Start of Data for this exercise

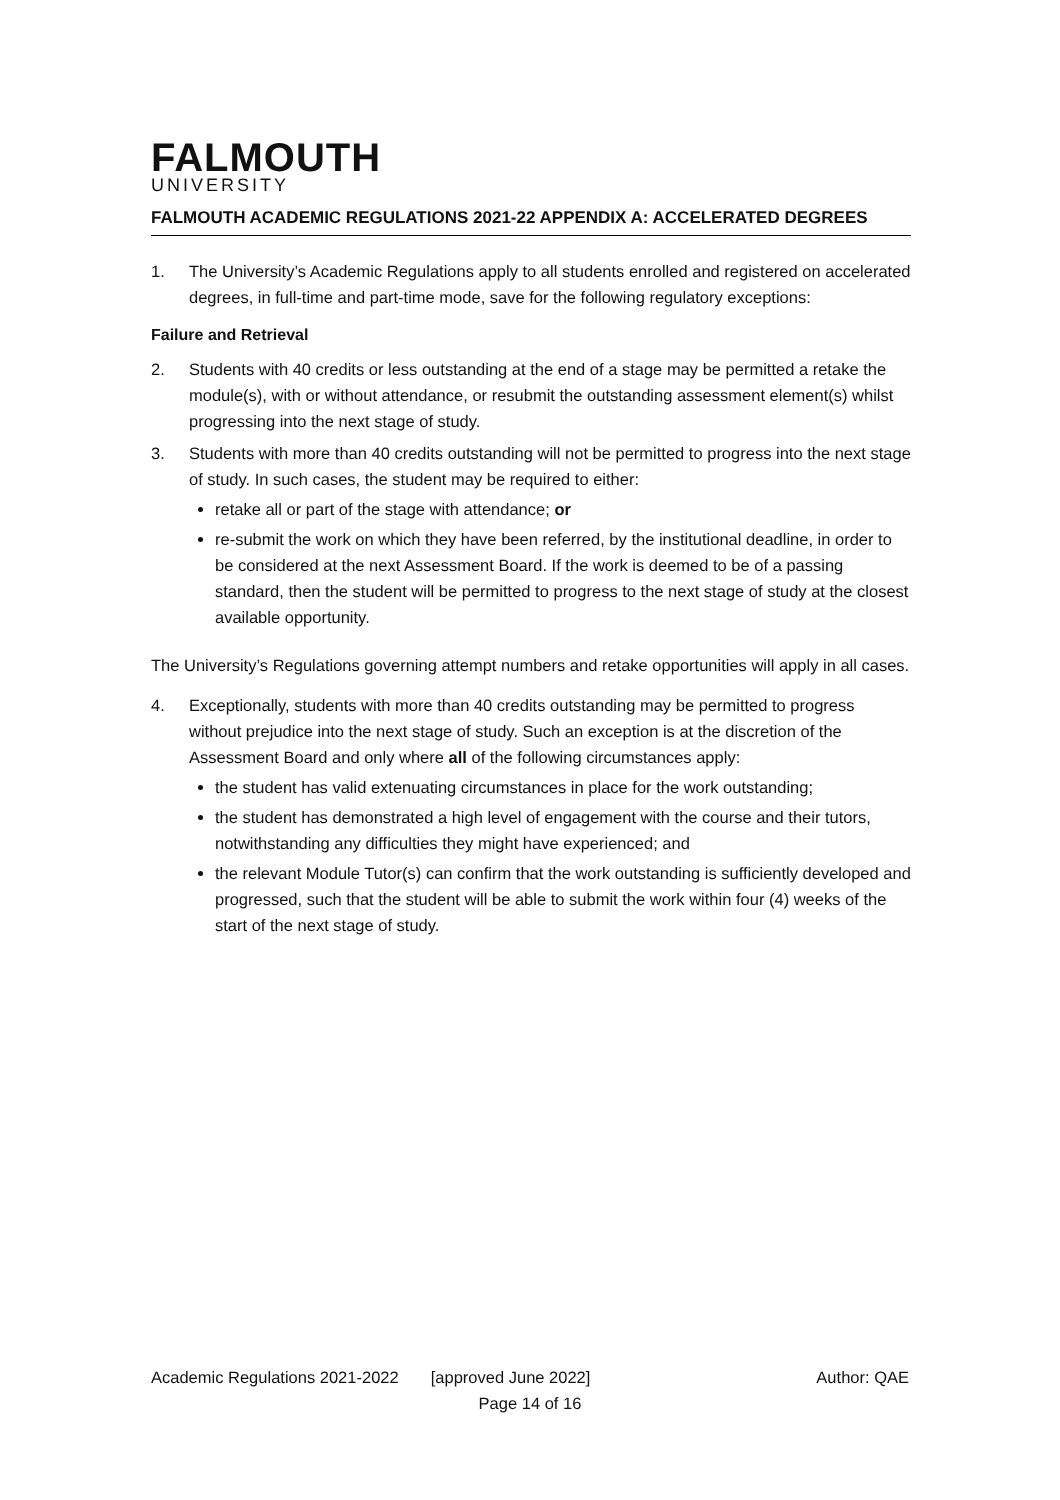FALMOUTH
UNIVERSITY
FALMOUTH ACADEMIC REGULATIONS 2021-22 APPENDIX A: ACCELERATED DEGREES
1. The University’s Academic Regulations apply to all students enrolled and registered on accelerated degrees, in full-time and part-time mode, save for the following regulatory exceptions:
Failure and Retrieval
2. Students with 40 credits or less outstanding at the end of a stage may be permitted a retake the module(s), with or without attendance, or resubmit the outstanding assessment element(s) whilst progressing into the next stage of study.
3. Students with more than 40 credits outstanding will not be permitted to progress into the next stage of study. In such cases, the student may be required to either:
retake all or part of the stage with attendance; or
re-submit the work on which they have been referred, by the institutional deadline, in order to be considered at the next Assessment Board. If the work is deemed to be of a passing standard, then the student will be permitted to progress to the next stage of study at the closest available opportunity.
The University’s Regulations governing attempt numbers and retake opportunities will apply in all cases.
4. Exceptionally, students with more than 40 credits outstanding may be permitted to progress without prejudice into the next stage of study. Such an exception is at the discretion of the Assessment Board and only where all of the following circumstances apply:
the student has valid extenuating circumstances in place for the work outstanding;
the student has demonstrated a high level of engagement with the course and their tutors, notwithstanding any difficulties they might have experienced; and
the relevant Module Tutor(s) can confirm that the work outstanding is sufficiently developed and progressed, such that the student will be able to submit the work within four (4) weeks of the start of the next stage of study.
Academic Regulations 2021-2022 [approved June 2022] Author: QAE
Page 14 of 16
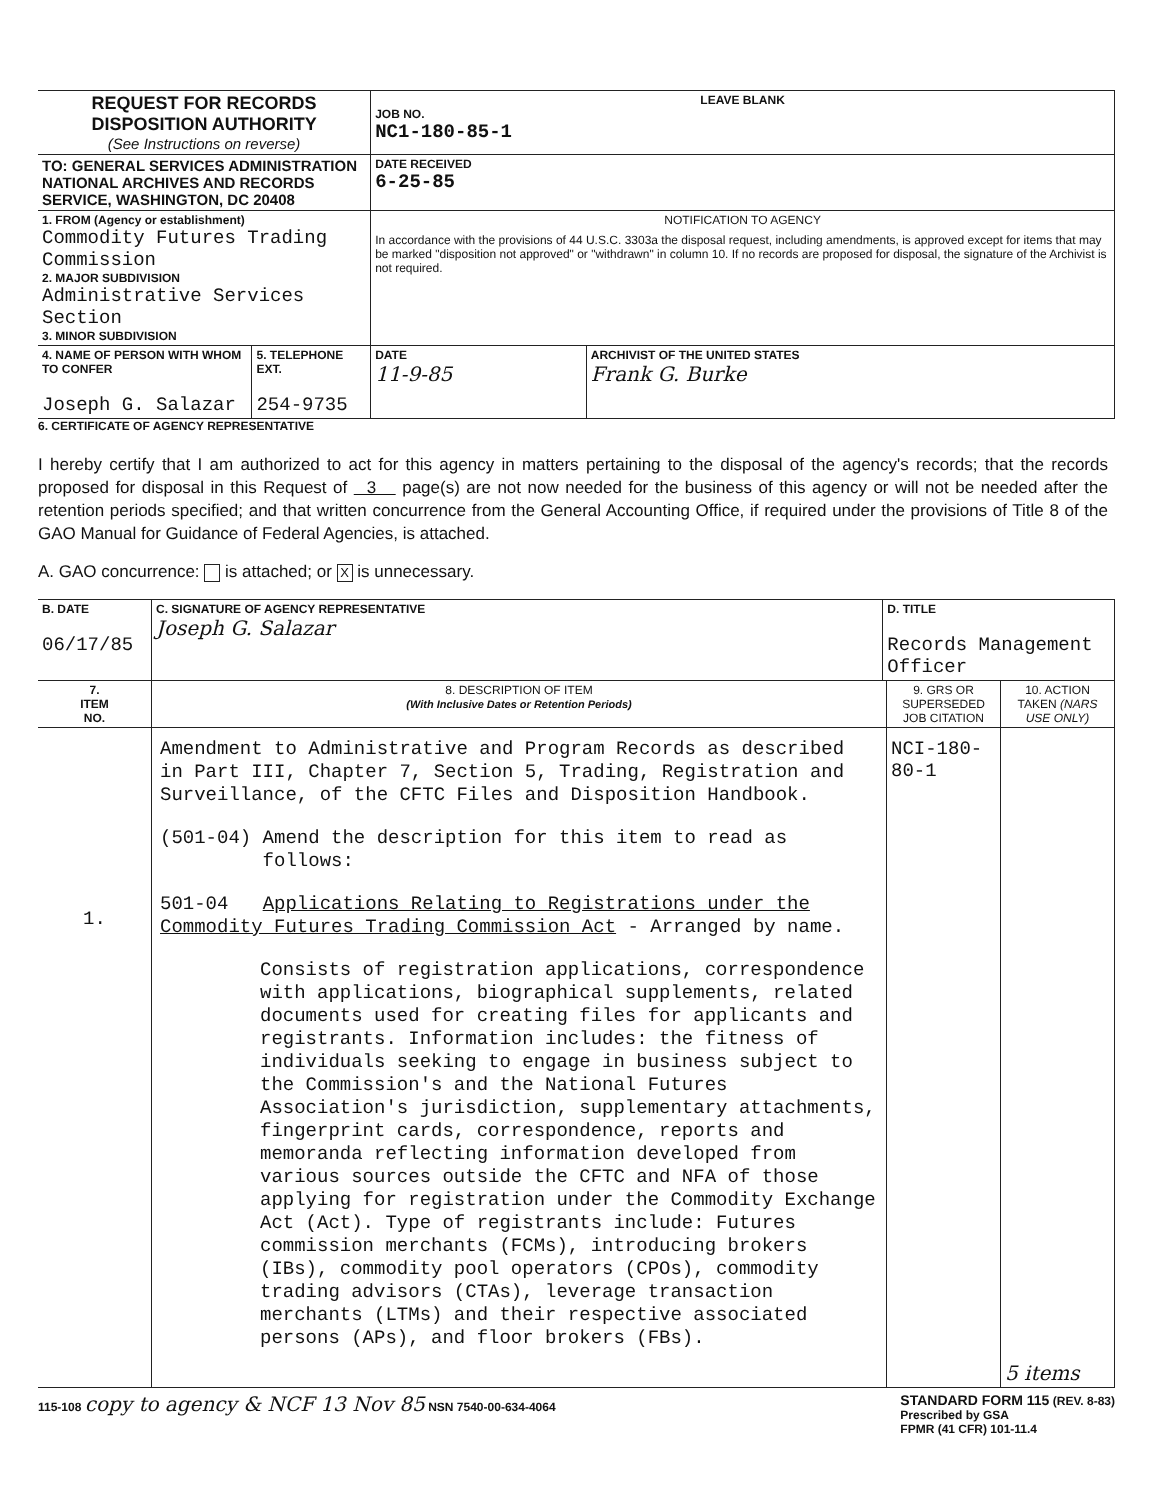| REQUEST FOR RECORDS DISPOSITION AUTHORITY (See Instructions on reverse) | | LEAVE BLANK JOB NO. NC1-180-85-1 | |
| TO: GENERAL SERVICES ADMINISTRATION NATIONAL ARCHIVES AND RECORDS SERVICE, WASHINGTON, DC 20408 | | DATE RECEIVED 6-25-85 | |
| 1. FROM (Agency or establishment) Commodity Futures Trading Commission 2. MAJOR SUBDIVISION Administrative Services Section 3. MINOR SUBDIVISION | | NOTIFICATION TO AGENCY In accordance with the provisions of 44 U.S.C. 3303a the disposal request, including amendments, is approved except for items that may be marked "disposition not approved" or "withdrawn" in column 10. If no records are proposed for disposal, the signature of the Archivist is not required. | |
| 4. NAME OF PERSON WITH WHOM TO CONFER Joseph G. Salazar | 5. TELEPHONE EXT. 254-9735 | DATE 11-9-85 | ARCHIVIST OF THE UNITED STATES Frank G. Burke |
6. CERTIFICATE OF AGENCY REPRESENTATIVE
I hereby certify that I am authorized to act for this agency in matters pertaining to the disposal of the agency's records; that the records proposed for disposal in this Request of 3 page(s) are not now needed for the business of this agency or will not be needed after the retention periods specified; and that written concurrence from the General Accounting Office, if required under the provisions of Title 8 of the GAO Manual for Guidance of Federal Agencies, is attached.
A. GAO concurrence: is attached; or X is unnecessary.
| B. DATE 06/17/85 | C. SIGNATURE OF AGENCY REPRESENTATIVE Joseph G. Salazar | D. TITLE Records Management Officer | | |
| 7. ITEM NO. | 8. DESCRIPTION OF ITEM (With Inclusive Dates or Retention Periods) | | 9. GRS OR SUPERSEDED JOB CITATION | 10. ACTION TAKEN (NARS USE ONLY) |
| 1. | Amendment to Administrative and Program Records as described in Part III, Chapter 7, Section 5, Trading, Registration and Surveillance, of the CFTC Files and Disposition Handbook. (501-04) Amend the description for this item to read as follows: 501-04 Applications Relating to Registrations under the Commodity Futures Trading Commission Act - Arranged by name. Consists of registration applications, correspondence with applications, biographical supplements, related documents used for creating files for applicants and registrants. Information includes: the fitness of individuals seeking to engage in business subject to the Commission's and the National Futures Association's jurisdiction, supplementary attachments, fingerprint cards, correspondence, reports and memoranda reflecting information developed from various sources outside the CFTC and NFA of those applying for registration under the Commodity Exchange Act (Act). Type of registrants include: Futures commission merchants (FCMs), introducing brokers (IBs), commodity pool operators (CPOs), commodity trading advisors (CTAs), leverage transaction merchants (LTMs) and their respective associated persons (APs), and floor brokers (FBs). | | NCI-180-80-1 | 5 items |
115-108 copy to agency & NCF 13 Nov 85 NSN 7540-00-634-4064
STANDARD FORM 115 (REV. 8-83)
Prescribed by GSA
FPMR (41 CFR) 101-11.4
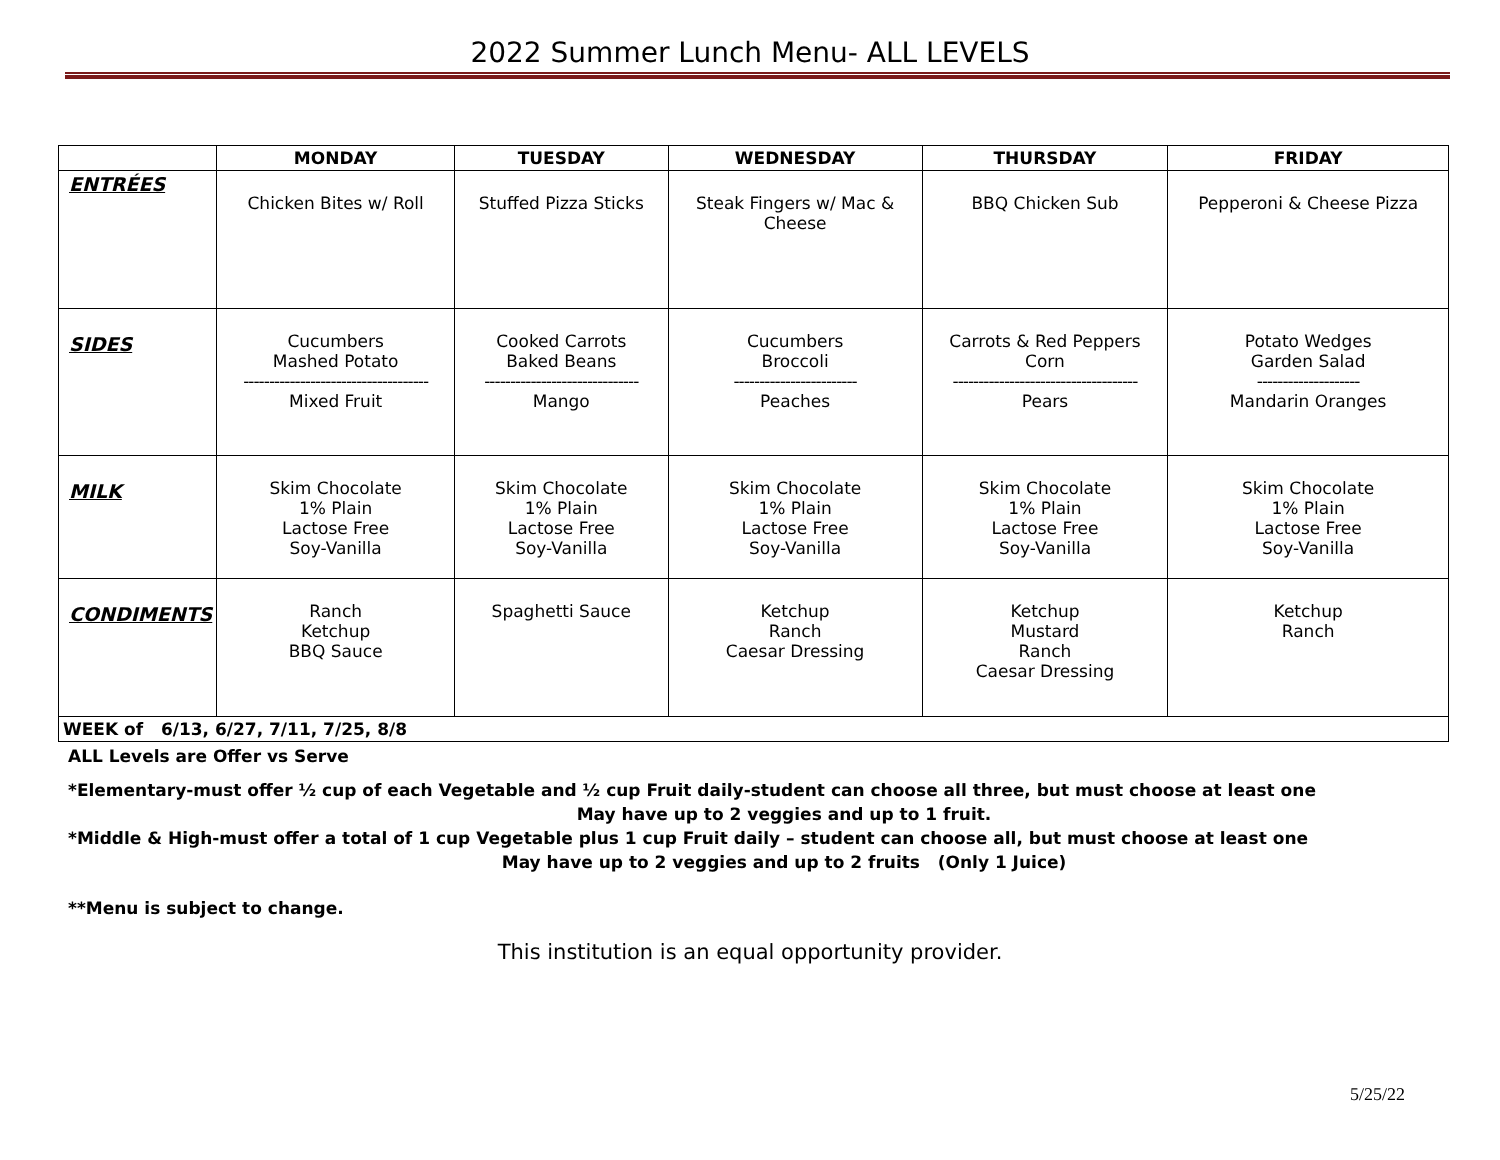2022 Summer Lunch Menu- ALL LEVELS
| | MONDAY | TUESDAY | WEDNESDAY | THURSDAY | FRIDAY |
| --- | --- | --- | --- | --- | --- |
| ENTRÉES | Chicken Bites w/ Roll | Stuffed Pizza Sticks | Steak Fingers w/ Mac & Cheese | BBQ Chicken Sub | Pepperoni & Cheese Pizza |
| SIDES | Cucumbers Mashed Potato ------------------------------------ Mixed Fruit | Cooked Carrots Baked Beans ------------------------------ Mango | Cucumbers Broccoli ------------------------ Peaches | Carrots & Red Peppers Corn ------------------------------------ Pears | Potato Wedges Garden Salad -------------------- Mandarin Oranges |
| MILK | Skim Chocolate 1% Plain Lactose Free Soy-Vanilla | Skim Chocolate 1% Plain Lactose Free Soy-Vanilla | Skim Chocolate 1% Plain Lactose Free Soy-Vanilla | Skim Chocolate 1% Plain Lactose Free Soy-Vanilla | Skim Chocolate 1% Plain Lactose Free Soy-Vanilla |
| CONDIMENTS | Ranch Ketchup BBQ Sauce | Spaghetti Sauce | Ketchup Ranch Caesar Dressing | Ketchup Mustard Ranch Caesar Dressing | Ketchup Ranch |
| WEEK of 6/13, 6/27, 7/11, 7/25, 8/8 | | | | | |
ALL Levels are Offer vs Serve
*Elementary-must offer ½ cup of each Vegetable and ½ cup Fruit daily-student can choose all three, but must choose at least one
May have up to 2 veggies and up to 1 fruit.
*Middle & High-must offer a total of 1 cup Vegetable plus 1 cup Fruit daily – student can choose all, but must choose at least one
May have up to 2 veggies and up to 2 fruits (Only 1 Juice)
**Menu is subject to change.
This institution is an equal opportunity provider.
5/25/22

End of Data for this exercise

> **Work request**: With the pictures omitted, set down each line exactly, starting at the first line of the records above and ending with the line that contains "The University’s Regulations".

> **Problem solution**:
FALMOUTH
UNIVERSITY
FALMOUTH ACADEMIC REGULATIONS 2021-22 APPENDIX A: ACCELERATED DEGREES
1. The University’s Academic Regulations apply to all students enrolled and registered on accelerated degrees, in full-time and part-time mode, save for the following regulatory exceptions:
Failure and Retrieval
2. Students with 40 credits or less outstanding at the end of a stage may be permitted a retake the module(s), with or without attendance, or resubmit the outstanding assessment element(s) whilst progressing into the next stage of study.
3. Students with more than 40 credits outstanding will not be permitted to progress into the next stage of study. In such cases, the student may be required to either:
retake all or part of the stage with attendance; or
re-submit the work on which they have been referred, by the institutional deadline, in order to be considered at the next Assessment Board. If the work is deemed to be of a passing standard, then the student will be permitted to progress to the next stage of study at the closest available opportunity.
The University’s Regulations governing attempt numbers and retake opportunities will apply in all cases.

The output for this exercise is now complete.